_Assigned task A_:
In the text on managing a printing business, how is contribution defined?

General Ledger accounting? No. That scheme, with its monthly balance sheets and income statements, is a custodial system, not a managerial system. According to Myron Tribus, "Managing a company by means of the monthly report is like trying to drive a car by watching the yellow line in the rear-view mirror."

Unfortunately, the methods I favor haven't yet been formally grouped, classified and given a name. No software firm, to my knowledge, as yet, supports them with computer programming. Yet none of the elements is itself new or untried. I've been lumping them together under the provisional name Printrol II. Let me list some of the principles.

Week and rolling quarter. To the extent possible, information must be available each week by week, and in the summary context of a "rolling" quarter of the 13 most current weeks. Currency and perspective are essential.

Contribution and period expense. Contribution is sales less job-related materials and buy-outs. Period expenses are all of the expenses of the enterprise other than raw materials. Those expenses include factory labor, supervision, lease rentals, sales and administration. Profitability can only be increased by reducing period expense or increasing contribution.

Breakeven bogey. The planned weekly average period expense of the printing business is the weekly breakeven bogey. Contribution from jobs must equal or exceed the bogey in order for the company to break even or generate profit.

Deliverables. Deliverables are the desired end-products of each phase of the production process. Non-deliverable materials or activities are loss or waste. Makereadies, stops, idle, maintenance, holidays, etc., are non-deliverable activities.

_Assigned task B_:
Recast every line of the records below as a numbered list, leaving out blank lines.

_Material provided_:
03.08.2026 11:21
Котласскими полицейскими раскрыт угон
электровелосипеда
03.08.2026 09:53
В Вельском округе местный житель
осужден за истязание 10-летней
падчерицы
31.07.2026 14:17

_Reply A_:
Contribution is sales less job-related materials and buy-outs.

_Reply B_:
1. 03.08.2026 11:21
2. Котласскими полицейскими раскрыт угон
3. электровелосипеда
4. 03.08.2026 09:53
5. В Вельском округе местный житель
6. осужден за истязание 10-летней
7. падчерицы
8. 31.07.2026 14:17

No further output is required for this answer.